At 24, Beals is the youngest member of the CeaseFire team. But he’s not young in experience. “I’ve lived long enough to understand what the issues are,” he says. He remembers coming home one night, parking his car and finding himself in the middle of gunfire. Or the time his parents hid him and his siblings in closets as shots rang out on the streets.
But Beals says he always wanted to give back to the community. He started working with HRM recreation when he was 14. He worked as an intern with the RCMP in Cole Harbour and the Halifax Regional Police with their day camps. Then he left for Toronto where he got a degree in criminal justice from the University of Guelph-Humber where he first heard about CeaseFire. Now as an outreach worker and community mobilizer with the program he knows where these young men are in their lives and he wants to steer them in a different direction.
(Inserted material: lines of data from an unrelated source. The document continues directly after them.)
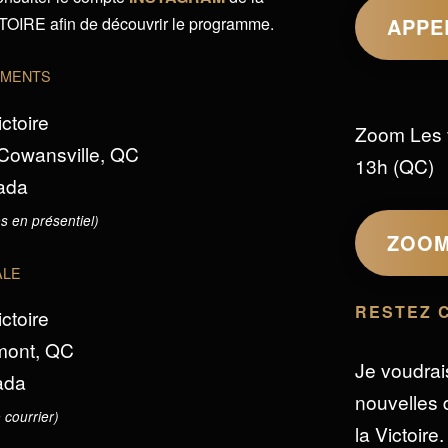
IRE afin de découvrir le programme.
APPE
EMENTS
ictoire
Zoom Les 
 Cowansville, QC
13h (QC)
ada
s en présentiel)
ZOO
ALE
RESTEZ 
ictoire
omont, QC
Je voudrai
ada
nouvelles d
 courrier)
la Victoire.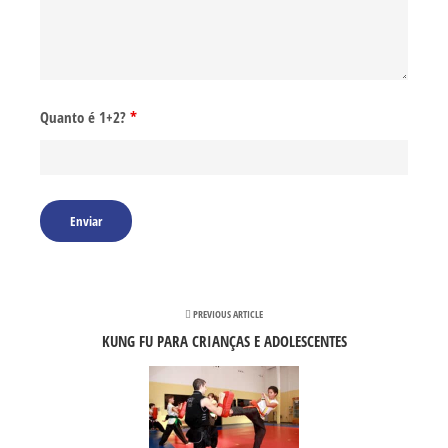
Quanto é 1+2?
*
PREVIOUS ARTICLE
KUNG FU PARA CRIANÇAS E ADOLESCENTES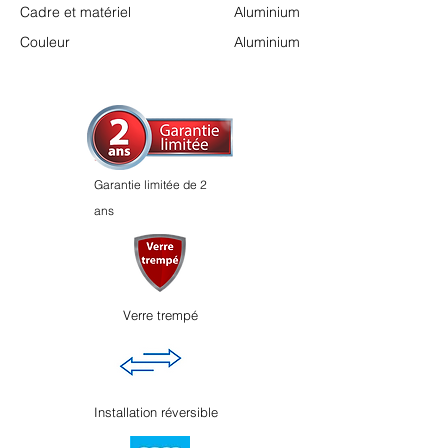
Cadre et matériel
Aluminium
Couleur
Aluminium
Garantie limitée de 2
ans
Verre trempé
Installation réversible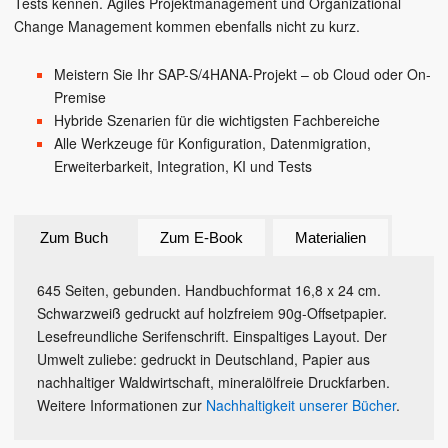
Tests kennen. Agiles Projektmanagement und Organizational
Change Management kommen ebenfalls nicht zu kurz.
Meistern Sie Ihr SAP-S/4HANA-Projekt – ob Cloud oder On-
Premise
Hybride Szenarien für die wichtigsten Fachbereiche
Alle Werkzeuge für Konfiguration, Datenmigration,
Erweiterbarkeit, Integration, KI und Tests
Zum Buch
Zum E-Book
Materialien
645 Seiten, gebunden. Handbuchformat 16,8 x 24 cm.
Schwarzweiß gedruckt auf holzfreiem 90g-Offsetpapier.
Lesefreundliche Serifenschrift. Einspaltiges Layout. Der
Umwelt zuliebe: gedruckt in Deutschland, Papier aus
nachhaltiger Waldwirtschaft, mineralölfreie Druckfarben.
Weitere Informationen zur
Nachhaltigkeit unserer Bücher
.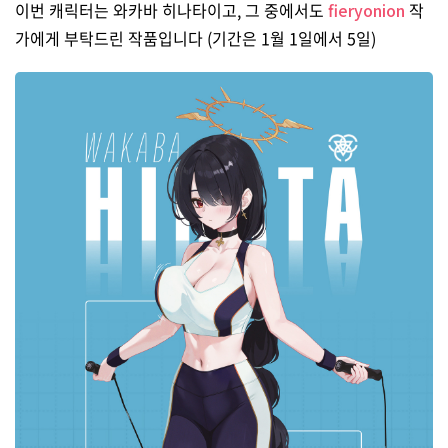
이번 캐릭터는 와카바 히나타이고, 그 중에서도
fieryonion
작
가에게 부탁드린 작품입니다 (기간은 1월 1일에서 5일)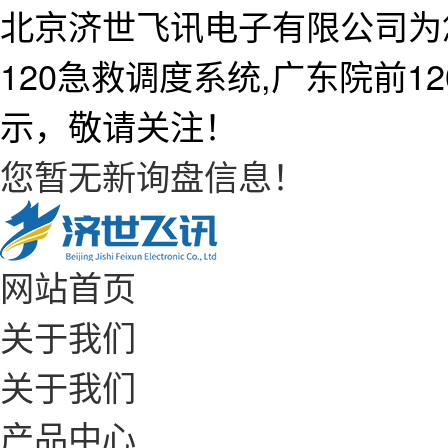
北京济世飞讯电子有限公司为
120急救调度系统,广东院前
示，敬请关注！
您暂无新询盘信息！
网站首页
关于我们
关于我们
产品中心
They can do that, he says, with education and understanding their roots.
Beals says these young men often don’t see their options or understand why there are often limits to those options for them: “You then turn to violence and crime because you don’t know how to deal with it.”
CeaseFire sticks to the same model everywhere it operates. The officials in Chicago provide technical and outreach support, as well. The Halifax team has a conference call with Chicago every Thursday. But many cities find ways to adapt the model to their particular situations. In the case of Halifax, that included working with what it regards as the highest-risk group, young black men between the ages of 16 and 24.
The team also wanted to include an Afrocentric component, focusing on African American culture and history. This takes the form of including these men in cultural events in the community and showing them there is a positive history for black men. For Samuels-Stewart teaching them their history shows them there’s a future and gives them a sense of self-confidence. And that means options besides violence.
“Within the African Nova Scotian community there has been, and still is, a feeling about not being included,” she explains. “Culturally, they are coming from a place that is isolated. [We’re] giving people a sense of who they are in a place where they feel comfortable.”
Decker says shaping the model for a particular community simply gives it credibility. “In any city we work in, we want to workers to have credibility within whatever context they are working,” he explains. “Anything that can make understanding the right language is important. They are one of them.”
Just five months in, and Atwell, who was there from the beginning, says while the hard numbers aren’t in yet, she can see and feel the change.
She wants communities to focus on leadership, not just from community leaders, but in each other. She’s learned, too, that some community members are looking out for incidents that might escalate into violence. They are changing the norms, like the model’s goal. “That is such a good thing that people are watching out for these things,” she says. “If this program only brings awareness at the end of the day, it’s been a success.”